Directive: Output the text of the items as a JSON list of strings, from the line with "Argentina | Español" up to and including the line with "yang mereka huni, baik dia", with one string per line, no blank lines, and the picture markers left out.

Entries shown:
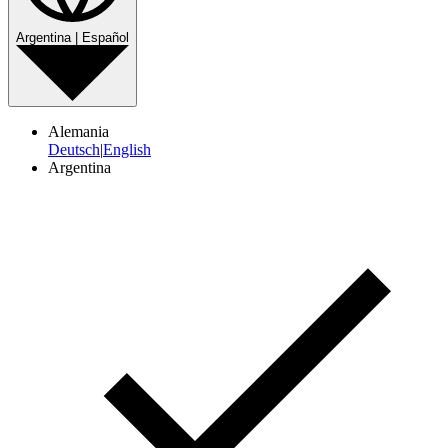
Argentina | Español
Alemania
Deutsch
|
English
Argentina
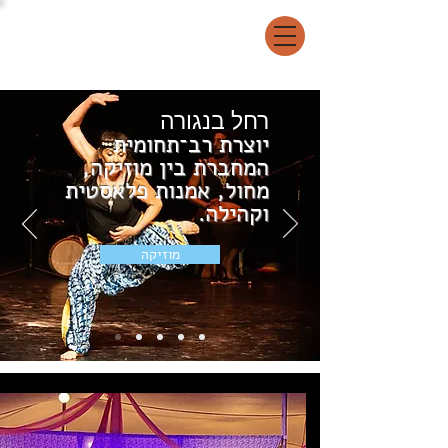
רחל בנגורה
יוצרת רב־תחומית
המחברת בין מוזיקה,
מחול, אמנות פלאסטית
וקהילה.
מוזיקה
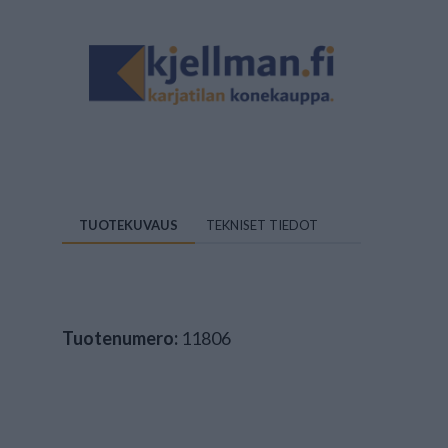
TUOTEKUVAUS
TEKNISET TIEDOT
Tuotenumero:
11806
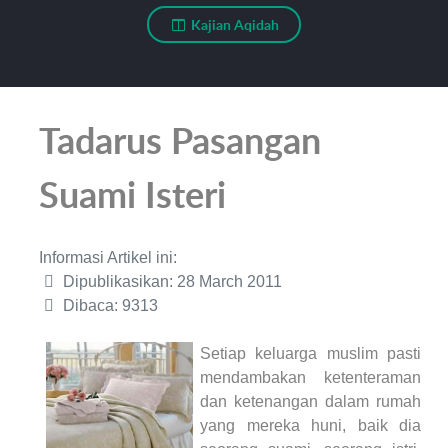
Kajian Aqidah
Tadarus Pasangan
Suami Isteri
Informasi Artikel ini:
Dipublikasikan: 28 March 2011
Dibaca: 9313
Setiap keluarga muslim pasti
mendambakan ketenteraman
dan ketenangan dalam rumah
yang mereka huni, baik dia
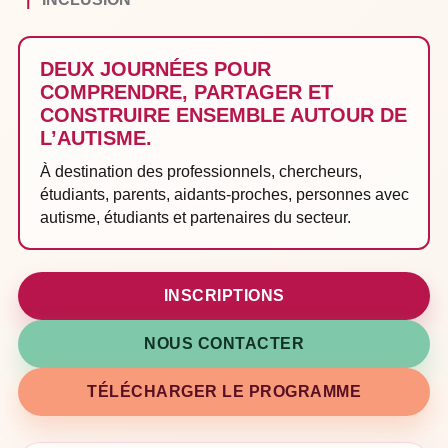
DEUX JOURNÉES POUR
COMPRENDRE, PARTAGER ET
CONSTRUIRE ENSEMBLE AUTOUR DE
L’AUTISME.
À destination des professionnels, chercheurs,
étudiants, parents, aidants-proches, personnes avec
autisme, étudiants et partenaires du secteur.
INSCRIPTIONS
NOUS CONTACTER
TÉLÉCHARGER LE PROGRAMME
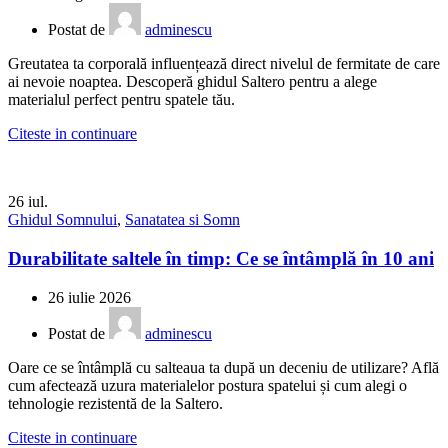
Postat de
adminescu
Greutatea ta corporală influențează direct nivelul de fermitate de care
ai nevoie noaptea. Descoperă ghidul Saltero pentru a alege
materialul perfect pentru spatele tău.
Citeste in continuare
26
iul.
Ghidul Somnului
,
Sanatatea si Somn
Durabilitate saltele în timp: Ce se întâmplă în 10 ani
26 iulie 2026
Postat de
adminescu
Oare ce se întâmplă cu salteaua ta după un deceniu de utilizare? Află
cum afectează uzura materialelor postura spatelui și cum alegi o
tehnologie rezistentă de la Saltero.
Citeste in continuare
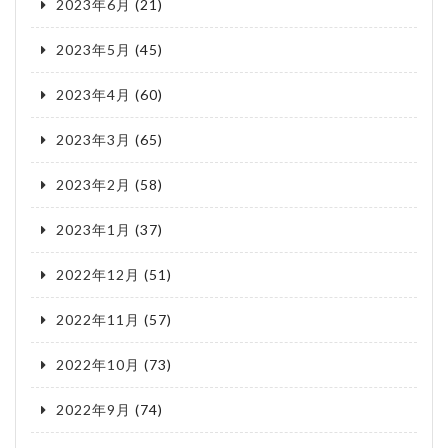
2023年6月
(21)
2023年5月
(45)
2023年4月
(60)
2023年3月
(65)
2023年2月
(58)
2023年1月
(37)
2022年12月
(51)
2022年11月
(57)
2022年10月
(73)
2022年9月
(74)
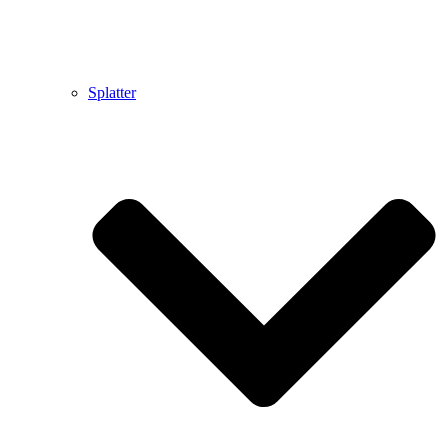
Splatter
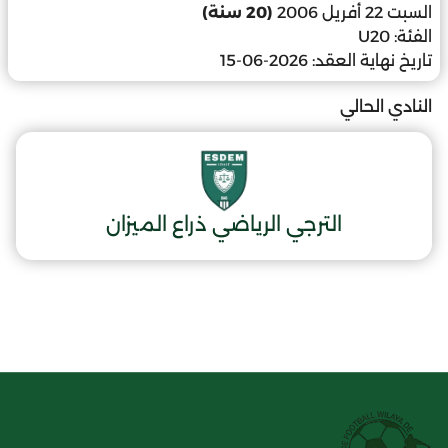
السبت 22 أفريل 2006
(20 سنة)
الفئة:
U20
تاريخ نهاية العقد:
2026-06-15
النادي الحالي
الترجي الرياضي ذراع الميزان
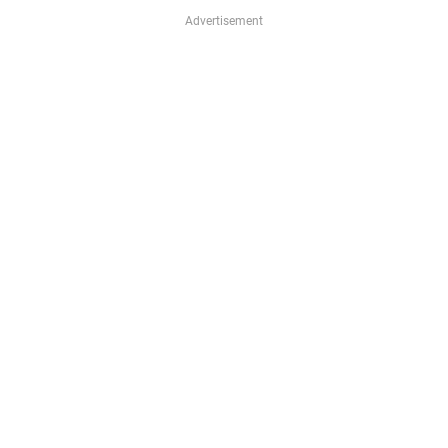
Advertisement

---

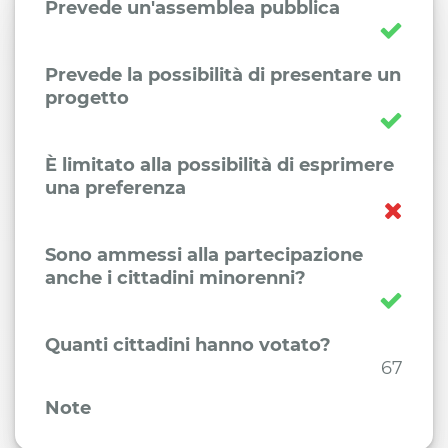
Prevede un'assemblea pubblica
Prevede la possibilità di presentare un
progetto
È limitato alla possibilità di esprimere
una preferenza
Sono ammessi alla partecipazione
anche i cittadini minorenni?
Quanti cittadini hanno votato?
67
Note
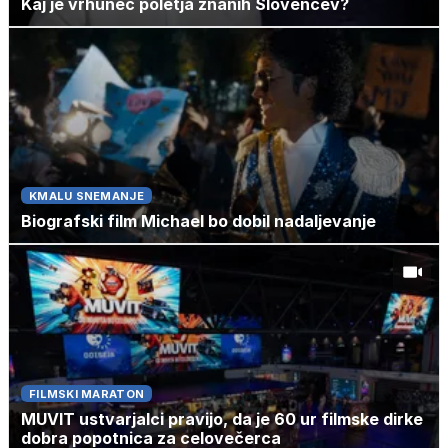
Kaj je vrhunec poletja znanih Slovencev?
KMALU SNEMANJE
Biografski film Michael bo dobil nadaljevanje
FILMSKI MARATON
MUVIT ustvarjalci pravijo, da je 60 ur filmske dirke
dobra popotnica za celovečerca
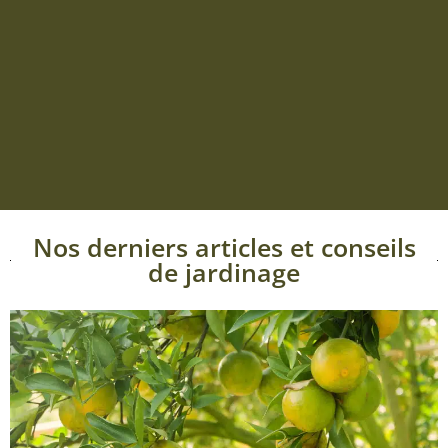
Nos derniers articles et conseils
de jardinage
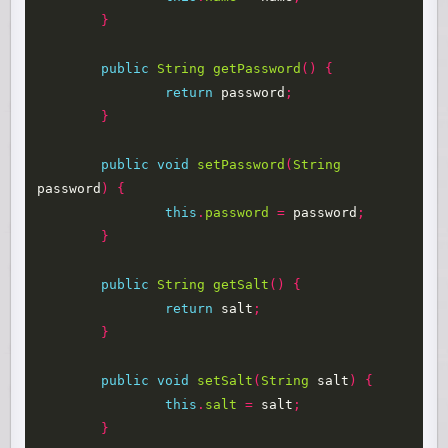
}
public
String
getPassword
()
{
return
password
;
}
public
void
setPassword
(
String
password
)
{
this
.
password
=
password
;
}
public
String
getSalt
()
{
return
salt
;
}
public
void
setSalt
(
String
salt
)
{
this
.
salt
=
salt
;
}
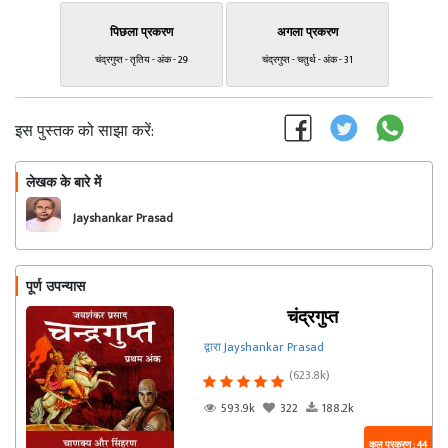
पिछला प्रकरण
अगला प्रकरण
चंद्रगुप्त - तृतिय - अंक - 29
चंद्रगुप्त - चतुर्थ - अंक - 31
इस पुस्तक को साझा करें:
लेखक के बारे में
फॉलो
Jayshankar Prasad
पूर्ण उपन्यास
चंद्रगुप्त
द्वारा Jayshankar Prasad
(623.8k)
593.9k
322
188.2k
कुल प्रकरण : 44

Solution to the problem:
[
  "Argentina | Español",
  "Alemania",
  "Deutsch",
  "|",
  "English",
  "Argentina",
  "רחל בנגורה",
  "יוצרת רב־תחומית",
  "המחברת בין מוזיקה,",
  "מחול, אמנות פלאסטית",
  "וקהילה.",
  "מוזיקה",
  "TUOTEKUVAUS",
  "TEKNISET TIEDOT",
  "Tuotenumero:",
  "11806",
  "Kajian Aqidah",
  "Tadarus Pasangan",
  "Suami Isteri",
  "Informasi Artikel ini:",
  "Dipublikasikan: 28 March 2011",
  "Dibaca: 9313",
  "Setiap keluarga muslim pasti",
  "mendambakan ketenteraman",
  "dan ketenangan dalam rumah",
  "yang mereka huni, baik dia"
]